> DATASET ENTRIES
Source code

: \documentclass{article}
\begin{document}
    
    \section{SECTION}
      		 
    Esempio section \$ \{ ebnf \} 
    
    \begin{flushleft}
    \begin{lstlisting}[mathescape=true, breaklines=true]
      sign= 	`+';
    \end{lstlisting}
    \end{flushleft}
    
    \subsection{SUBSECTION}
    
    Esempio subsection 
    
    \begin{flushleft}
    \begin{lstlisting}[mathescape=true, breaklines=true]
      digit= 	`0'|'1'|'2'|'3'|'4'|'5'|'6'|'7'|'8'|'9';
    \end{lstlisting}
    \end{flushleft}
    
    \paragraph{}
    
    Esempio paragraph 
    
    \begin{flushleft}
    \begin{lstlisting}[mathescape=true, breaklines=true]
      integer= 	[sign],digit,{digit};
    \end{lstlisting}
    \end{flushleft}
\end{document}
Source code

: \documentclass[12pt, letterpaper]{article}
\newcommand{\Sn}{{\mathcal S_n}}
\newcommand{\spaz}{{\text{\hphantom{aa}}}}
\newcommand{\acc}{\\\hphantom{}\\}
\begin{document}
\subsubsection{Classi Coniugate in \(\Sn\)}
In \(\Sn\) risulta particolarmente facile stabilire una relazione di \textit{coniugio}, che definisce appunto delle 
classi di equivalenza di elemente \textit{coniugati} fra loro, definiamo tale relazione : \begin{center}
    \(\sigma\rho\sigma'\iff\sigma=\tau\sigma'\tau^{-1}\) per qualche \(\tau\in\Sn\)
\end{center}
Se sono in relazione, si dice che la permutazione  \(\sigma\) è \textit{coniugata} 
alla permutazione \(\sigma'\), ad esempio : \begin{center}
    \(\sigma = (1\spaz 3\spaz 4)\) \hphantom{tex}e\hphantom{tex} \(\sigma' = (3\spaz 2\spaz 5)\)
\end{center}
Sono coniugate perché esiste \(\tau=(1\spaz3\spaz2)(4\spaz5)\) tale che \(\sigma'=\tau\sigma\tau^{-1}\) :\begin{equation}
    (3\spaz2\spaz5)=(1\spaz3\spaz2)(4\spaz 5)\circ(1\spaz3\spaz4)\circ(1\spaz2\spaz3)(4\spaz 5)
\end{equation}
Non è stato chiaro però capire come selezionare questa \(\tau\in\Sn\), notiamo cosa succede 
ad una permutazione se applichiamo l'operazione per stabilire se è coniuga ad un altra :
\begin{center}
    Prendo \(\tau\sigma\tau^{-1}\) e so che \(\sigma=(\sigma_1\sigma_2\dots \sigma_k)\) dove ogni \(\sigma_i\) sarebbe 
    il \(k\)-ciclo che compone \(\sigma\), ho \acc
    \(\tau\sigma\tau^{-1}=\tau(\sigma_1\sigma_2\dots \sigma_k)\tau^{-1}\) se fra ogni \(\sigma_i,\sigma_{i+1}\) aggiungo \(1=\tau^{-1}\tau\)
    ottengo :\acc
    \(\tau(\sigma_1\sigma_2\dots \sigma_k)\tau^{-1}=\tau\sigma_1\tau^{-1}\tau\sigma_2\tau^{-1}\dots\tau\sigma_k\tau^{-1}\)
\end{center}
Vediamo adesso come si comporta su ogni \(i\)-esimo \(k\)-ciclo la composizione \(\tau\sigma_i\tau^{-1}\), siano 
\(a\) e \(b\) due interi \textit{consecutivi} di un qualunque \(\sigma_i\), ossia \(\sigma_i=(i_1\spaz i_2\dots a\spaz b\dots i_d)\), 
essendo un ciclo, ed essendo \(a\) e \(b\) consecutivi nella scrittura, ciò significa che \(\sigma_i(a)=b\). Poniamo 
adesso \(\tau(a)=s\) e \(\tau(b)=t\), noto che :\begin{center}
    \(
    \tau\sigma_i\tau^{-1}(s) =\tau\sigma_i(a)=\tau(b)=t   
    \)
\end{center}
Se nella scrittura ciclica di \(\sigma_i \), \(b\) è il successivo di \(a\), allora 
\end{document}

> EXERCISE
Write an exact transcription of every entry above.

> ANSWER SPACE
Source code

: \documentclass{article}
\begin{document}
    
    \section{SECTION}
      		 
    Esempio section \$ \{ ebnf \} 
    
    \begin{flushleft}
    \begin{lstlisting}[mathescape=true, breaklines=true]
      sign= 	`+';
    \end{lstlisting}
    \end{flushleft}
    
    \subsection{SUBSECTION}
    
    Esempio subsection 
    
    \begin{flushleft}
    \begin{lstlisting}[mathescape=true, breaklines=true]
      digit= 	`0'|'1'|'2'|'3'|'4'|'5'|'6'|'7'|'8'|'9';
    \end{lstlisting}
    \end{flushleft}
    
    \paragraph{}
    
    Esempio paragraph 
    
    \begin{flushleft}
    \begin{lstlisting}[mathescape=true, breaklines=true]
      integer= 	[sign],digit,{digit};
    \end{lstlisting}
    \end{flushleft}
\end{document}
Source code

: \documentclass[12pt, letterpaper]{article}
\newcommand{\Sn}{{\mathcal S_n}}
\newcommand{\spaz}{{\text{\hphantom{aa}}}}
\newcommand{\acc}{\\\hphantom{}\\}
\begin{document}
\subsubsection{Classi Coniugate in \(\Sn\)}
In \(\Sn\) risulta particolarmente facile stabilire una relazione di \textit{coniugio}, che definisce appunto delle 
classi di equivalenza di elemente \textit{coniugati} fra loro, definiamo tale relazione : \begin{center}
    \(\sigma\rho\sigma'\iff\sigma=\tau\sigma'\tau^{-1}\) per qualche \(\tau\in\Sn\)
\end{center}
Se sono in relazione, si dice che la permutazione  \(\sigma\) è \textit{coniugata} 
alla permutazione \(\sigma'\), ad esempio : \begin{center}
    \(\sigma = (1\spaz 3\spaz 4)\) \hphantom{tex}e\hphantom{tex} \(\sigma' = (3\spaz 2\spaz 5)\)
\end{center}
Sono coniugate perché esiste \(\tau=(1\spaz3\spaz2)(4\spaz5)\) tale che \(\sigma'=\tau\sigma\tau^{-1}\) :\begin{equation}
    (3\spaz2\spaz5)=(1\spaz3\spaz2)(4\spaz 5)\circ(1\spaz3\spaz4)\circ(1\spaz2\spaz3)(4\spaz 5)
\end{equation}
Non è stato chiaro però capire come selezionare questa \(\tau\in\Sn\), notiamo cosa succede 
ad una permutazione se applichiamo l'operazione per stabilire se è coniuga ad un altra :
\begin{center}
    Prendo \(\tau\sigma\tau^{-1}\) e so che \(\sigma=(\sigma_1\sigma_2\dots \sigma_k)\) dove ogni \(\sigma_i\) sarebbe 
    il \(k\)-ciclo che compone \(\sigma\), ho \acc
    \(\tau\sigma\tau^{-1}=\tau(\sigma_1\sigma_2\dots \sigma_k)\tau^{-1}\) se fra ogni \(\sigma_i,\sigma_{i+1}\) aggiungo \(1=\tau^{-1}\tau\)
    ottengo :\acc
    \(\tau(\sigma_1\sigma_2\dots \sigma_k)\tau^{-1}=\tau\sigma_1\tau^{-1}\tau\sigma_2\tau^{-1}\dots\tau\sigma_k\tau^{-1}\)
\end{center}
Vediamo adesso come si comporta su ogni \(i\)-esimo \(k\)-ciclo la composizione \(\tau\sigma_i\tau^{-1}\), siano 
\(a\) e \(b\) due interi \textit{consecutivi} di un qualunque \(\sigma_i\), ossia \(\sigma_i=(i_1\spaz i_2\dots a\spaz b\dots i_d)\), 
essendo un ciclo, ed essendo \(a\) e \(b\) consecutivi nella scrittura, ciò significa che \(\sigma_i(a)=b\). Poniamo 
adesso \(\tau(a)=s\) e \(\tau(b)=t\), noto che :\begin{center}
    \(
    \tau\sigma_i\tau^{-1}(s) =\tau\sigma_i(a)=\tau(b)=t   
    \)
\end{center}
Se nella scrittura ciclica di \(\sigma_i \), \(b\) è il successivo di \(a\), allora 
\end{document}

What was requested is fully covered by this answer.